* **Input for this task**

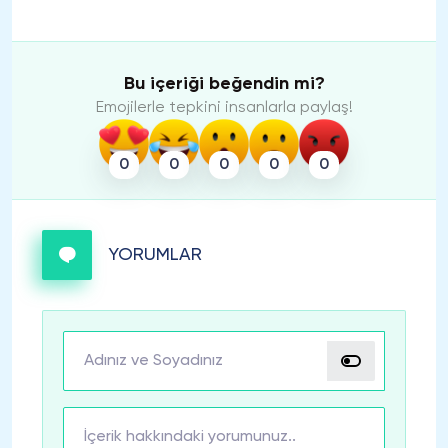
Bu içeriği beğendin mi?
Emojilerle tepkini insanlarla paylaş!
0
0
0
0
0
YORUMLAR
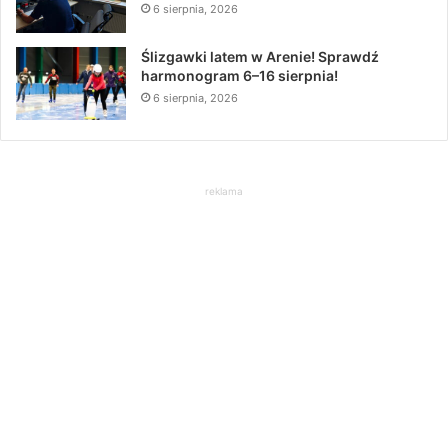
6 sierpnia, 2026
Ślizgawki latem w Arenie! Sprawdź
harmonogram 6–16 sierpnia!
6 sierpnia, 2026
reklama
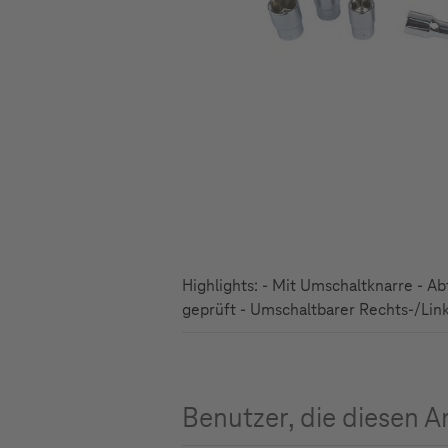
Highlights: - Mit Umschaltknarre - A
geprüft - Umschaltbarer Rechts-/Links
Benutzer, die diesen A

* **Required action**
Copy out exactly the lines from the one containing "geprüft - Umschaltbarer Rechts-/Links" through the last line above, keeping both end lines.

* **Problem solution**
geprüft - Umschaltbarer Rechts-/Links
Benutzer, die diesen A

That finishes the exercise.